Manfaat dakwah juga dapat dirasakan oleh siapapun yang terlibat dalam kegiatan dakwah, termasuk juga bagi pendakwah sendiri. Pengalaman yang didapat pendakwah pun semakin bertambah karena bertemu orang-orang dengan bermacam-macam latar belakang dan profesi. Semakin banyak pengalaman, pendakwah tentu akan dengan mudah membantu masyarakat terutama dalam memecahkan masalah yang tengah mereka hadapi. Oleh karena itu, pendakwah diharuskan untuk memiliki wawasan yang luas atas segala bidang.

Manfaat lain bagi pendakwah itu sendiri adalah seperti dari aspek spiritualitas.

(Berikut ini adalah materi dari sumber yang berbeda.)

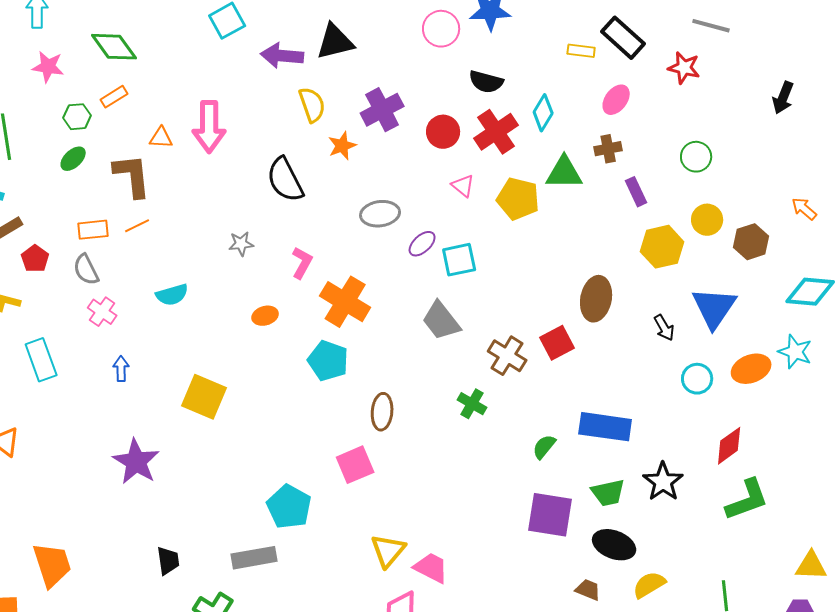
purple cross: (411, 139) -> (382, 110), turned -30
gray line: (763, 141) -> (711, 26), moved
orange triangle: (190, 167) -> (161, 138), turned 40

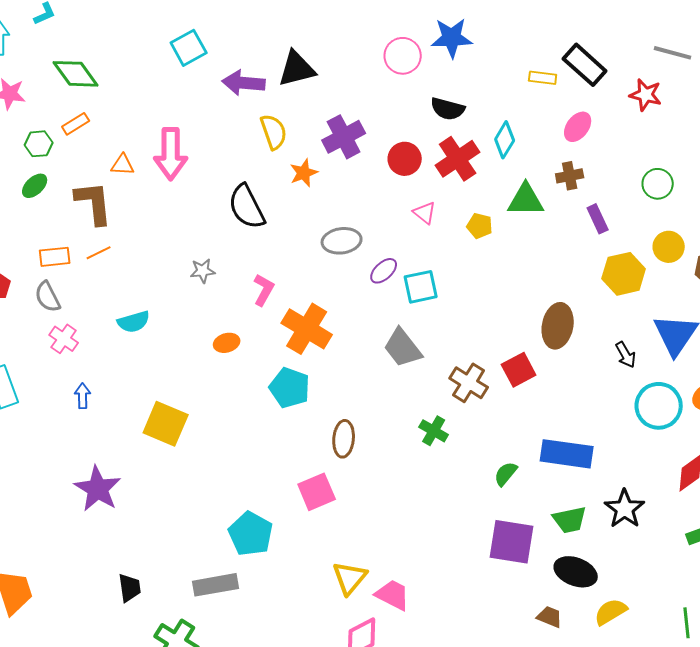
yellow pentagon: (518, 199) -> (480, 226), size x0.6
cyan circle: (697, 379) -> (659, 406), size x1.5

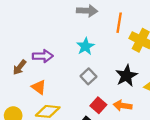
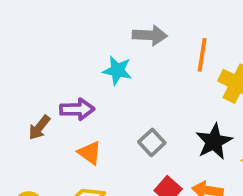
cyan star: (85, 46) -> (117, 70), moved, turned -30
orange triangle: (39, 87) -> (90, 153), moved

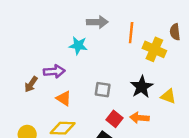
gray square: (152, 142) -> (103, 90), turned -35

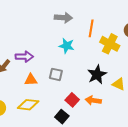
cyan star: (78, 45) -> (67, 46), moved
gray square: (103, 90) -> (56, 74), moved
orange triangle: (64, 98) -> (31, 80), turned -40

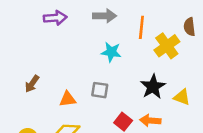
yellow cross: (110, 44) -> (167, 46), turned 30
purple arrow: (24, 57) -> (55, 18), moved

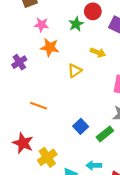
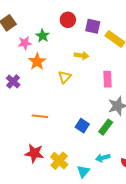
green star: (76, 24) -> (43, 36), moved
orange star: (50, 47) -> (37, 62), turned -30

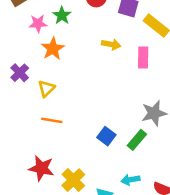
yellow triangle: (65, 77) -> (46, 89), moved
pink rectangle: (108, 79) -> (143, 57), moved

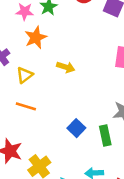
yellow arrow: (111, 44) -> (66, 67), moved
green rectangle: (137, 140) -> (105, 135), turned -60

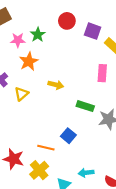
orange line: (26, 106) -> (46, 148), moved
green rectangle: (105, 135) -> (85, 106), moved, turned -56

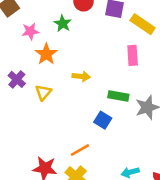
green star: (38, 35) -> (63, 23), moved
blue square: (68, 136) -> (103, 120), moved
orange line: (46, 148) -> (80, 150), turned -35

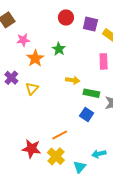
green star: (63, 23) -> (59, 49), moved
yellow arrow: (81, 76) -> (73, 80), moved
blue square: (103, 120) -> (87, 114), moved

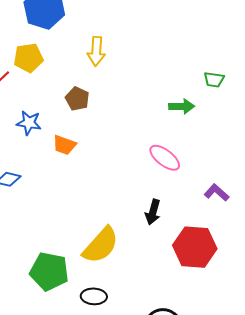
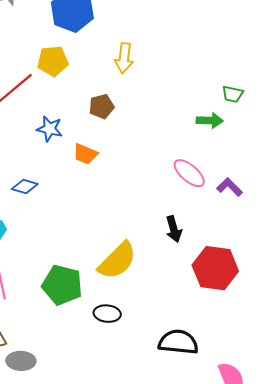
green trapezoid: (214, 80) -> (233, 94), moved
brown pentagon: (77, 99) -> (102, 106), turned 30
purple L-shape: (217, 193) -> (229, 187), moved
black arrow: (153, 212) -> (174, 229), turned -35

Spiritualitasnya akan terus terasah karena saat mengingatkan masyarakat, ia sendiri pun menjadi sadar dan perlu untuk senantiasa memberikan contoh yang baik bagi masyarakatnya. Maka dari itu, pendakwah tidak hanya dituntut pintar dalam memberikan contoh dalam menyampaikan pesan, tetapi juga secara spiritual dan sosial. Contoh yang paling konkret ialah menyelaraskan antara nasihat-nasihat yang telah disampaikan dengan tindakannya setiap hari.